Pro-Palestinian group asks judge to block Virginia attorney general’s demand for documents

03/22/24 Reposted from

RICHMOND, Va. (WRIC) – A pro-Palestinian group based in Virginia wants a Richmond judge to limit what documents it must turn over to Attorney General Jason Miyares as his office investigates its fundraising and allegations that it indirectly supports Hamas.

Miyares is looking into whether the AJP Educational Foundation, Inc., a part of the northern Virginia-based group American Muslims for Palestine, violated the state’s charitable solicitation laws by asking for donations without properly registering with the state.

“In addition, the Attorney General will investigate allegations that the organization may have used funds raised for impermissible purposes under state law, including benefitting or providing support to terrorist organizations,” Miyares’ office said in a news release announcing the probe.

The AG’s office sent AMP a civil investigative demand seeking documents, including all IRS forms filed in the seven years since the group started taking donations in Virginia, and responses about its activities in the state and incorporation status.

An attorney for AMP said the group already handed over financial and other documents the AG’s office demanded for its probe into its fundraising and is now in compliance with the law, sharing a Jan. 11 letter from the state’s charitable and regulatory programs office to AJP that it received its registration statement and the group “is registered through May 15, 2024.”

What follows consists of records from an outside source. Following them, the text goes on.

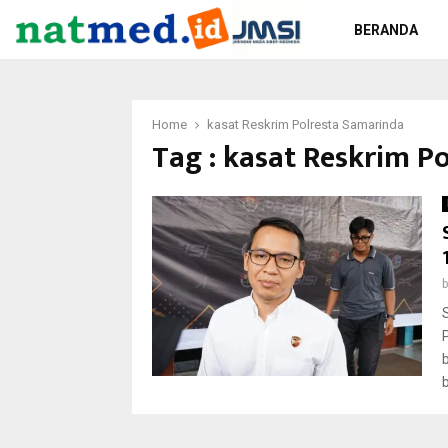
BERANDA
Home
kasat Reskrim Polresta Samarinda
Tag : kasat Reskrim P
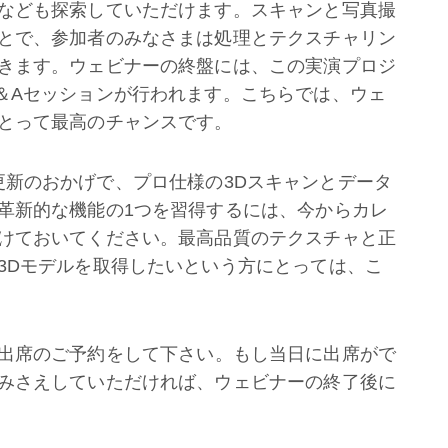
なども探索していただけます。スキャンと写真撮
とで、参加者のみなさまは処理とテクスチャリン
きます。ウェビナーの終盤には、この実演プロジ
＆Aセッションが行われます。こちらでは、ウェ
とって最高のチャンスです。
ョンの更新のおかげで、プロ仕様の3Dスキャンとデータ
革新的な機能の1つを習得するには、今からカレ
けておいてください。最高品質のテクスチャと正
3Dモデルを取得したいという方にとっては、こ
出席のご予約をして下さい。もし当日に出席がで
みさえしていただければ、ウェビナーの終了後に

But AMP — which criticized Miyares’ announcement as “not only defamatory, but dangerous” — believes the AG’s demands for other documents and information go beyond the scope of his authority and wants a Richmond Circuit Court judge to weigh in.

In a petition filed in Richmond court, AMP seeks a judge’s order to narrow the AG’s demand “to appropriate areas of focus within its purview,” specifically documents related to its fundraising activities and compliance with state law.

AMP understands that Miyares must do “the job of the AG,” Christina A. Jump, an attorney for the Muslim Legal Fund of America, told 8News, “but not a fishing exhibition with random allegations.”

In its petition, AMP claims the demand goes far beyond the purpose of Miyares’ investigation and his scope of authority by “improperly” seeking protected and extraneous donor information, details protected by attorney-client privilege, and information related to ongoing litigation “that has no bearing” on the AG’s probe.

Its petition also alleges that the AG’s demand improperly seeks info and documents related to “knowingly using or permitting” the use of funds raised to provide support to “terrorists, terrorist organizations, terrorist activities or family members of terrorists” because the AG “does not have an objective ‘reasonable cause to believe’ that AMP has any information related to any such alleged violation.”

Miyares’ announcement of the investigation cited a federal civil lawsuit that alleges AMP and other groups are disguised “alter egos” of groups that were found liable for “providing material support” to Hamas.

Those groups, the lawsuit claims, shuttered to avoid paying the parents of a man who was killed by Hamas the $156 million they were ordered to. The federal suit, which wants AMP to pay, alleges AMP and others named in the case “provide the same indirect support for Hamas” as the shuttered groups.

Jump, who represents AMP in the federal civil case in Illinois and the Richmond case, said that there’s no foundation for Miyares’ investigation into those alleged indirect ties to Hamas other than “a vague allegation without any connection.”

“Nothing has been proven” in that case, Jump told 8News, adding that AMP has not faced criminal charges from the Department of Justice and that all money it raises comes from and is spent in the United States.